The Parents Resources for Information Development and Educations (PRIDE) model at the CFSTC focuses on training and assessing foster and adoptive families and assessment training. PRIDE pre-service training is required for all licensed foster and adoptive parents. There are nine sessions that families must take that are three hours each that focus on issues related to fostering and adopting. PRIDE CORE training is in addition to the pre-service training and provides more information for families to further their skills and knowledge. PRIDE advanced and specialized training is available in addition. PRIDE also offers assessment training that provides social workers and prospective families with sources to determine if they are fit to be foster or adoptive parents. [t1]
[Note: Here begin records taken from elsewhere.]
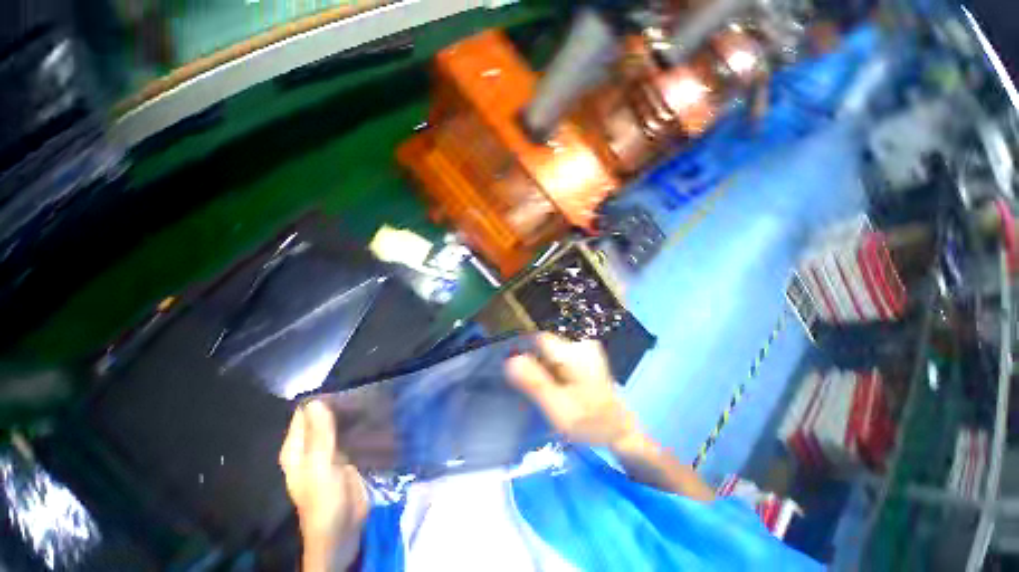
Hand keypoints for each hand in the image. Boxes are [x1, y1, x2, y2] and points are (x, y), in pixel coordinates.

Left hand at [280, 401, 368, 570]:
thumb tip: (317, 401)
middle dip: (339, 404)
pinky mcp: (348, 457)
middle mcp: (311, 448)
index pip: (303, 415)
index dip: (320, 399)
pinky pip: (353, 435)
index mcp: (296, 449)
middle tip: (362, 387)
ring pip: (339, 426)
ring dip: (351, 414)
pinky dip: (360, 425)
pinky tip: (374, 415)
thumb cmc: (324, 500)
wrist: (343, 530)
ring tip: (371, 395)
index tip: (343, 384)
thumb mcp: (320, 466)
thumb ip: (319, 435)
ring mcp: (331, 452)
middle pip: (323, 418)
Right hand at [505, 333, 639, 448]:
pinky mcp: (586, 355)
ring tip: (550, 391)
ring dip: (545, 368)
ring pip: (551, 352)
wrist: (619, 429)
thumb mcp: (558, 408)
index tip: (518, 374)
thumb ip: (534, 383)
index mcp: (574, 354)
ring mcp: (585, 349)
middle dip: (536, 364)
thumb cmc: (589, 422)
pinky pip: (560, 356)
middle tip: (538, 390)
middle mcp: (581, 345)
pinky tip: (560, 387)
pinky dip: (554, 369)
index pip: (539, 340)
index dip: (524, 353)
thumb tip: (510, 360)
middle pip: (545, 346)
Foster Parent Recruitment and Retention is a fairly new program at the CFSTC that provides assistance and technical support in regard to recruitment and retention, coordinates an annual survey, provides information for recruitment and retention resources and provides training to professionals. Lisa Piche works for the CFSTC as the Foster/Adoptive Home Recruitment and Retention Specialist. Piche is also an Assistant Regional Supervisor in the Northeast region.
Secondary Trauma training is another fairly new aspect of the CFSTC. Social work professionals are at a higher risk to endure secondary trauma because of the work they do with abuse victims. Secondary trauma is considered to be stress resulting from helping or wanting to help traumatized people. Secondary trauma is covered in the Child Welfare Certification training but in addition the CFSTC also does workshops, secondary trauma training for supervisors, education support groups for supervisor and topic driven trauma and stress reduction sessions. Director of the CFSTC, Peter Tunseth, said that many states are starting to look more into secondary trauma and that North Dakota has done well in being ahead of the game so to say.
The CFSTC also co-sponsors two conferences which includes the North Dakota Children and Family Services Conference and the North Dakota Children's Justice Symposium. The North Dakota Children and Family Services Conference is held each year in Bismarck and attendance is typically around 300 people. The North Dakota Children's Justice Symposium is held every two years, in Bismarck as well, and usually attracts 500 people.
In the future, the CFSTC hopes to continue what it has been doing for the past thirty years and expand more on being trauma informed.
Marquis, Ashley, "What The CFSTC Does Now" (2014). UND News Archive. 747.